◆ **TASK BRIEF**
Filter the entries beneath this task, copying only the lines that hold the word "Autodesk".

◆ **THE RECORDS**

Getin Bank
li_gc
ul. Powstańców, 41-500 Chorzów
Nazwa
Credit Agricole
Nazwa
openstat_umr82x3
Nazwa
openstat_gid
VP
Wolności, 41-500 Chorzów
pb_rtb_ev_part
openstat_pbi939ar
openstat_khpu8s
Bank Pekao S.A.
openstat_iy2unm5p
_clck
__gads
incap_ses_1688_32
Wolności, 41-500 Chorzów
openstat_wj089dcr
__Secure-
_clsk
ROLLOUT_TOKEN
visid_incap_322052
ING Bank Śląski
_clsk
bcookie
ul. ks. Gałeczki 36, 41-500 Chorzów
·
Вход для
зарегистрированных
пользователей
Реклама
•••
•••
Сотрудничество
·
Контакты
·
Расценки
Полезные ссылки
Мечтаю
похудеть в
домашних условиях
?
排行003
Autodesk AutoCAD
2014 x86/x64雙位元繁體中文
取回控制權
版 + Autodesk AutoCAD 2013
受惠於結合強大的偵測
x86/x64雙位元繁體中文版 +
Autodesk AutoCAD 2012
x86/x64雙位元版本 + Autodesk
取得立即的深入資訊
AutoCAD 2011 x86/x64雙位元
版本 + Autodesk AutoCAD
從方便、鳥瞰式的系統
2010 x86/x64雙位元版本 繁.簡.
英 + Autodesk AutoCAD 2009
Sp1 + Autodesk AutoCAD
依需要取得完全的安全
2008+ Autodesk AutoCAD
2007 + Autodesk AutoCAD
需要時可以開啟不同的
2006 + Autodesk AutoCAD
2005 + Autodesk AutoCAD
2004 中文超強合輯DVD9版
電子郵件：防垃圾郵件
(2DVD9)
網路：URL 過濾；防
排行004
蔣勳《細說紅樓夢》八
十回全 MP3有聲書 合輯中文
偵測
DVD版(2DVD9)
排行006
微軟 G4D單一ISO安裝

◆ **SOLUTION TO THIS EXERCISE**
Autodesk AutoCAD
版 + Autodesk AutoCAD 2013
Autodesk AutoCAD 2012
x86/x64雙位元版本 + Autodesk
版本 + Autodesk AutoCAD
英 + Autodesk AutoCAD 2009
Sp1 + Autodesk AutoCAD
2008+ Autodesk AutoCAD
2007 + Autodesk AutoCAD
2006 + Autodesk AutoCAD
2005 + Autodesk AutoCAD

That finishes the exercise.